▸ **Data to examine**:
++++

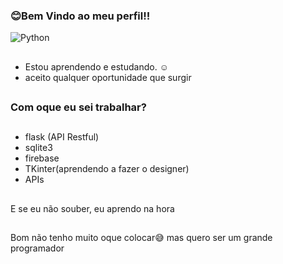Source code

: ###      😊Bem Vindo ao meu perfil!!
![Python](https://img.shields.io/static/v1?label=&message=Python&color=black&style=dark&logo=python)
##
- Estou aprendendo e estudando. ☺
- aceito qualquer oportunidade que surgir
##
### Com oque eu sei trabalhar?
##
- flask (API Restful)
- sqlite3
- firebase
- TKinter(aprendendo a fazer o designer)
- APIs
##
E se eu não souber, eu aprendo na hora
##
Bom não tenho muito oque colocar😅
mas quero ser um grande programador
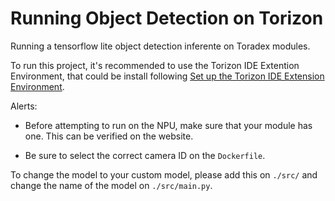 # Running Object Detection on Torizon

Running a tensorflow lite object detection inferente on Toradex modules.

To run this project, it's recommended to use the Torizon IDE Extention Environment, that could be install following [Set up the Torizon IDE Extension Environment](https://developer.toradex.com/torizon/application-development/ide-extension/set-up-the-ide-ext2-environment).

Alerts: 

- Before attempting to run on the NPU, make sure that your module has one. This can be verified on the website.

- Be sure to select the correct camera ID on the `Dockerfile`.

To change the model to your custom model, please add this on `./src/` and change the name of the model on `./src/main.py`.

++++

▸ **What you need to do**: Look through the material and copy each line that has "https".

▸ **Solution**:
![Python](https://img.shields.io/static/v1?label=&message=Python&color=black&style=dark&logo=python)
To run this project, it's recommended to use the Torizon IDE Extention Environment, that could be install following [Set up the Torizon IDE Extension Environment](https://developer.toradex.com/torizon/application-development/ide-extension/set-up-the-ide-ext2-environment).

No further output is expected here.